There doesn't exist a cpu with AVX2 support.
There doesn't exist 1 program that supports AVX2
There doesn't exist compilers that support AVX2
AVX2 brings GPU technology into the CPU cores. It offers the same computing power, without the overhead or limitations. So there's plenty of reason to get excited over AVX2.
And yes, no CPU supports it yet. But neither does any APU today support a unified address space and context switches. That's only
planned to be complete by 2014. So AVX2 will get there sooner.
GCC 4.7 supports AVX2, LLVM 3.1 supports AVX2 and Visual Studio 2012 supports AVX2. So compilers are well ahead of schedule too.
Also, AVX2 is a part of the chain that will be supported by Intel and AMD... so why this is used to draw a rift between intel and AMD is plain stupid, not even mentionning the fact it doesn't exist yet.
Because AMD has yet to announce that they'll support AVX2. It's inevitable that they will, but they'd rather have people use HSA instead. In other words they're betting the farm on other technology. Looking at what can already be achieved with AVX, and all the phenomenal things added by AVX2, that's really going to turn out to be a big mistake on AMD's part.
Just like NVIDIA realized, they should back away from making compromises to graphics performance for the sake of GPGPU. General purpose computing is what the CPU is for, and AVX2 adds a lot more oomph to it. Heterogeneous computing doesn't scale, due to the round-trip latency and bandwidth bottleneck. So the GPU should concentrate on pure graphics only, which is a one-way process.

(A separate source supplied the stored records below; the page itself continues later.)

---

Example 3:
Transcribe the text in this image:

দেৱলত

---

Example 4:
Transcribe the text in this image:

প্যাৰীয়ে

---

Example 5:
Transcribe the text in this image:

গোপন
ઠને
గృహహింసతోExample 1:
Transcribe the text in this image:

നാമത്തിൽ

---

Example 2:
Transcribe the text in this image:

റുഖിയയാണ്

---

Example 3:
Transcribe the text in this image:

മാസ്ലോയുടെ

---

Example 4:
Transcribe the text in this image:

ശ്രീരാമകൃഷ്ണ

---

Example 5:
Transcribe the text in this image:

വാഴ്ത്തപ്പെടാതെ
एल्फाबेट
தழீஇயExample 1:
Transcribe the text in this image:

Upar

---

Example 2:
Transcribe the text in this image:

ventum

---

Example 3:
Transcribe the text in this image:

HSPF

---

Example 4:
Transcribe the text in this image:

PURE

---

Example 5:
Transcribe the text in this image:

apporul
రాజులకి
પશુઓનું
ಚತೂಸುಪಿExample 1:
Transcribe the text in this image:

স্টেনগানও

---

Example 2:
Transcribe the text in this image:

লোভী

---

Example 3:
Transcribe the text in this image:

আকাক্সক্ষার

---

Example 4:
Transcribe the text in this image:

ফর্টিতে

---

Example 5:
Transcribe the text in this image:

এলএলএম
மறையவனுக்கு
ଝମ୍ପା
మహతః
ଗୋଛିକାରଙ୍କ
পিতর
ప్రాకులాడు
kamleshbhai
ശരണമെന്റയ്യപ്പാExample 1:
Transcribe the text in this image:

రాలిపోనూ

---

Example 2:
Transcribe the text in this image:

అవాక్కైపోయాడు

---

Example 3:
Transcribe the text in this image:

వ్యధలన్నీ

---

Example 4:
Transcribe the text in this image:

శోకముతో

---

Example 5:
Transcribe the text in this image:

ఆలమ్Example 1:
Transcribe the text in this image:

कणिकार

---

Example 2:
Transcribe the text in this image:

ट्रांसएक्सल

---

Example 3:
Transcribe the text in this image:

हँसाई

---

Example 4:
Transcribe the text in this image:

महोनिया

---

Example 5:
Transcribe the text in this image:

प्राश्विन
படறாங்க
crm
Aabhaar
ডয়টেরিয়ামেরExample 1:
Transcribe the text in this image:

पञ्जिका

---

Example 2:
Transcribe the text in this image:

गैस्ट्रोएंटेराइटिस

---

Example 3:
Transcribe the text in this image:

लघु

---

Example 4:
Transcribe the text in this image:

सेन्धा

openCL vs AVXi is also a meaningless discussion... AVX2 is an instructionset
It's not really OpenCL versus AVX2. It's homogeneous versus heterogeneous general purpose throughput computing. OpenCL is just one way to get code auto-vectorized. But AVX2 supports many more programming languages and frameworks. So it's not a question of one or the other. Indeed as you indicate, one is hardware and the other is software. That said, OpenCL may not survive long after homogeneous computing proves to be superior, since it will have to compete against other languages which have fewer restrictions.
AVX2 can be used by any language as-is. All you need is loops with independent iterations to auto-vectorize them. AVX2's gather support is critical in enabling that. And it means developers can use languages they already know and love, instead of trying to shoehorn things into the OpenCL framework and losing performance on heterogeneous architectures.
People who believe AVX2 will outspace gpu in raw power... are idiots.... AVX2 is an instruction set... Its completely disconnected by the speed of the hardware below it...
Sure, it depends on the underlying hardware whether it's a high performance implementation or not. But that's equally true for GPUs!
Haswell's implementation of AVX2 will have three 256-bit execution units per core. Two of these will be capable of FMA operations, resulting in a peak performance of 500 GFLOPS for a quad-core. On a performance/area metric that's actually quite close to any GPU. And you don't lose any of the existing CPU qualities like far superior sequential speed, large cache space per thread, branch prediction to prevent stalls, etc.
Last but not least, AVX2 is not the end of the road. The encoding format supports extending it up to 1024-bit registers. This can be used to lower the power consumption of the CPU's front-end and out-of-order execution, by executing AVX-1024 instructions in four cycles (i.e. same ALU throughput for four times less power consumption in the rest of the pipeline). This would effectively make the CPU behave much more like a GPU in terms of power consumption. So heterogeneous computing won't have any benefits left.